_TASK REQUIREMENTS_. What is needed is an exact copy of every entry below, minus the images.

_Data entries_.

^^^^^^^^^^^^^^^^

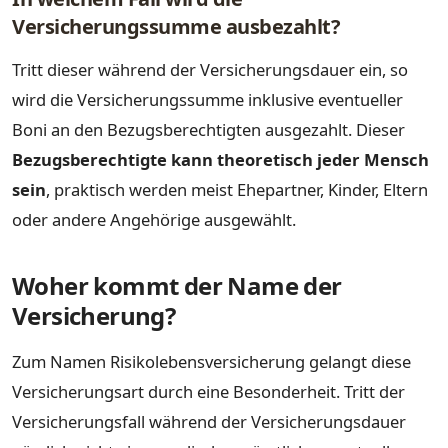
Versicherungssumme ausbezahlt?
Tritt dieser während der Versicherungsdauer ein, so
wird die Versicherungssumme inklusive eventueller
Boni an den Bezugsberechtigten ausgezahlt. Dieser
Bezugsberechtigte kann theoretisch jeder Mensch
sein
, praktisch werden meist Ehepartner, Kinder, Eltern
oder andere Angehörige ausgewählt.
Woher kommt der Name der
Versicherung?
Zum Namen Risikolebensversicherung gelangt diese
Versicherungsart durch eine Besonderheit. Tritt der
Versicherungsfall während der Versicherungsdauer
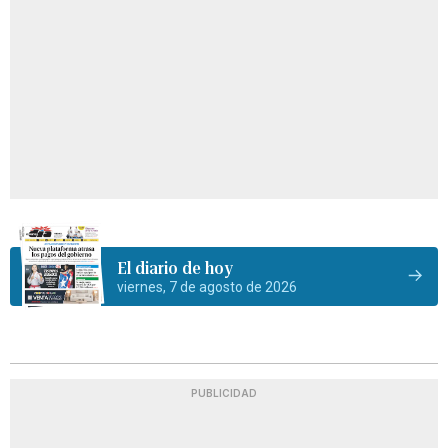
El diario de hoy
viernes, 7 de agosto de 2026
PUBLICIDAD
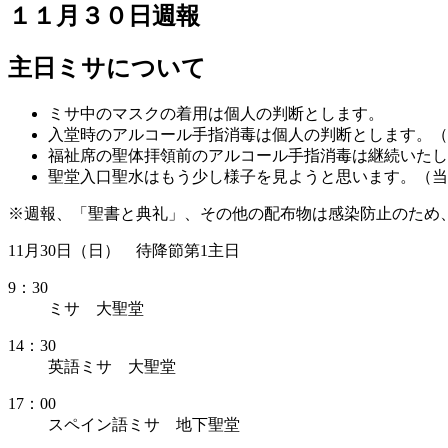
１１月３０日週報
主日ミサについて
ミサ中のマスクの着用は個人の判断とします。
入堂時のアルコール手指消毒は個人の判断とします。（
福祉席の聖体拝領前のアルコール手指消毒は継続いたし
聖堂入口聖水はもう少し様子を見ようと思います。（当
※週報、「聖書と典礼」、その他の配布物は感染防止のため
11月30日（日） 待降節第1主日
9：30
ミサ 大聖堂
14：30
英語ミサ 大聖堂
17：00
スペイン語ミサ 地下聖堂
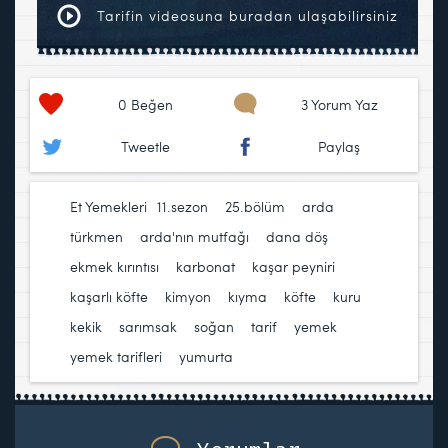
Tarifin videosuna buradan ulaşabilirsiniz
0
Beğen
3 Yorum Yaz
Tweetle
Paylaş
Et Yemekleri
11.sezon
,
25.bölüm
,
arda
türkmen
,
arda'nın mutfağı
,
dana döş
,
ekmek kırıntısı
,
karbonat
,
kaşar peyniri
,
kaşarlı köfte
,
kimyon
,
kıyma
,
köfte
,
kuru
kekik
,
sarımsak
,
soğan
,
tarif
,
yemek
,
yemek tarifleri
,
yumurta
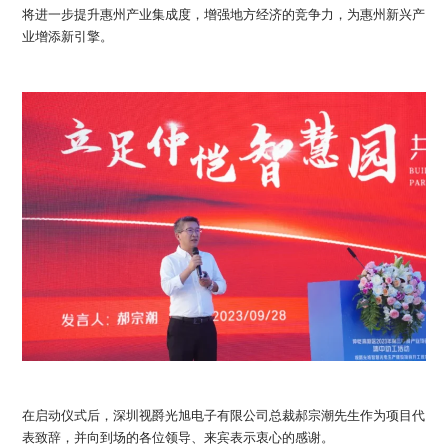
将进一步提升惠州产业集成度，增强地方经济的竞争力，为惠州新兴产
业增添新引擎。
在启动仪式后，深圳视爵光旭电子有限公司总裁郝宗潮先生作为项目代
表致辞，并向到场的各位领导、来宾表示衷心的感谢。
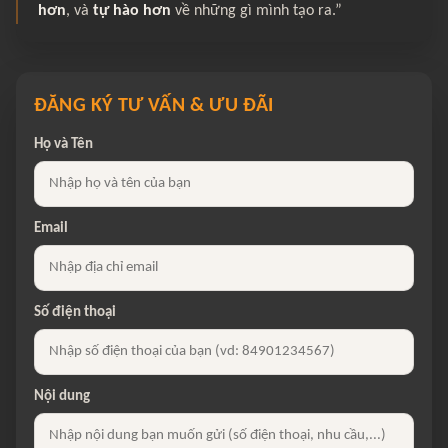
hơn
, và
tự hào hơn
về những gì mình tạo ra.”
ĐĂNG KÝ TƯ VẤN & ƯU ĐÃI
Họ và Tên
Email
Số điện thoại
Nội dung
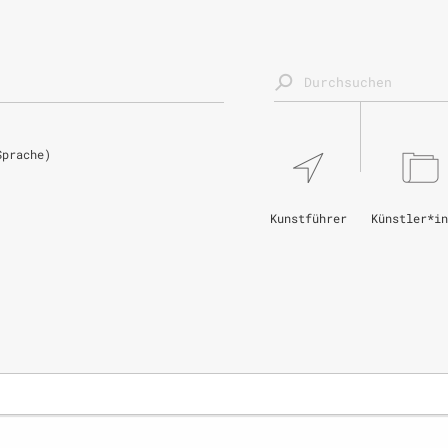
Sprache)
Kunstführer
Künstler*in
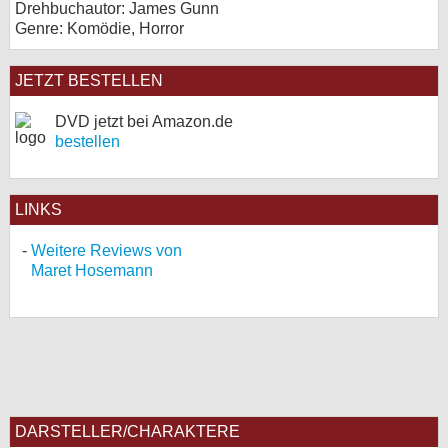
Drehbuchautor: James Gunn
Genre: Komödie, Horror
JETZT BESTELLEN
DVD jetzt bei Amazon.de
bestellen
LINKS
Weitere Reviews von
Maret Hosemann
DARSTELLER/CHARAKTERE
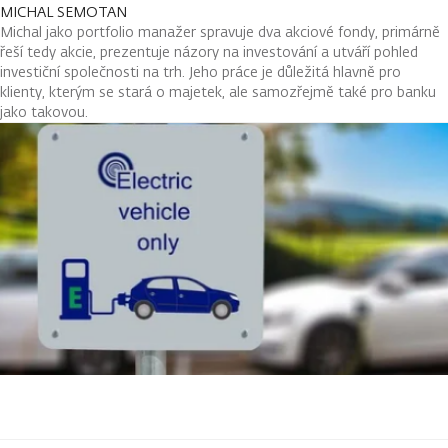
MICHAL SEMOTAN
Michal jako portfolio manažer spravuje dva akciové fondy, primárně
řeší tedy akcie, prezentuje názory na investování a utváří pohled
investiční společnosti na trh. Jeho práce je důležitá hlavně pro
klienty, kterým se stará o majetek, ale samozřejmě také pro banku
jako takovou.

^^^^^^^^^^^^^^^^

_TASK SOLUTION_.
Versicherungssumme ausbezahlt?
Tritt dieser während der Versicherungsdauer ein, so
wird die Versicherungssumme inklusive eventueller
Boni an den Bezugsberechtigten ausgezahlt. Dieser
Bezugsberechtigte kann theoretisch jeder Mensch
sein
, praktisch werden meist Ehepartner, Kinder, Eltern
oder andere Angehörige ausgewählt.
Woher kommt der Name der
Versicherung?
Zum Namen Risikolebensversicherung gelangt diese
Versicherungsart durch eine Besonderheit. Tritt der
Versicherungsfall während der Versicherungsdauer
El diario de hoy
viernes, 7 de agosto de 2026
PUBLICIDAD
１１月３０日週報
主日ミサについて
ミサ中のマスクの着用は個人の判断とします。
入堂時のアルコール手指消毒は個人の判断とします。（
福祉席の聖体拝領前のアルコール手指消毒は継続いたし
聖堂入口聖水はもう少し様子を見ようと思います。（当
※週報、「聖書と典礼」、その他の配布物は感染防止のため
11月30日（日） 待降節第1主日
9：30
ミサ 大聖堂
14：30
英語ミサ 大聖堂
17：00
スペイン語ミサ 地下聖堂
Tarifin videosuna buradan ulaşabilirsiniz
0
Beğen
3 Yorum Yaz
Tweetle
Paylaş
Et Yemekleri
11.sezon
,
25.bölüm
,
arda
türkmen
,
arda'nın mutfağı
,
dana döş
,
ekmek kırıntısı
,
karbonat
,
kaşar peyniri
,
kaşarlı köfte
,
kimyon
,
kıyma
,
köfte
,
kuru
kekik
,
sarımsak
,
soğan
,
tarif
,
yemek
,
yemek tarifleri
,
yumurta
将进一步提升惠州产业集成度，增强地方经济的竞争力，为惠州新兴产
业增添新引擎。
在启动仪式后，深圳视爵光旭电子有限公司总裁郝宗潮先生作为项目代
表致辞，并向到场的各位领导、来宾表示衷心的感谢。
hơn
, và
tự hào hơn
về những gì mình tạo ra.”
ĐĂNG KÝ TƯ VẤN & ƯU ĐÃI
Họ và Tên
Email
Số điện thoại
Nội dung
Sprache)
Kunstführer
Künstler*in
Drehbuchautor: James Gunn
Genre: Komödie, Horror
JETZT BESTELLEN
DVD jetzt bei Amazon.de
bestellen
LINKS
Weitere Reviews von
Maret Hosemann
DARSTELLER/CHARAKTERE
MICHAL SEMOTAN
Michal jako portfolio manažer spravuje dva akciové fondy, primárně
řeší tedy akcie, prezentuje názory na investování a utváří pohled
investiční společnosti na trh. Jeho práce je důležitá hlavně pro
klienty, kterým se stará o majetek, ale samozřejmě také pro banku
jako takovou.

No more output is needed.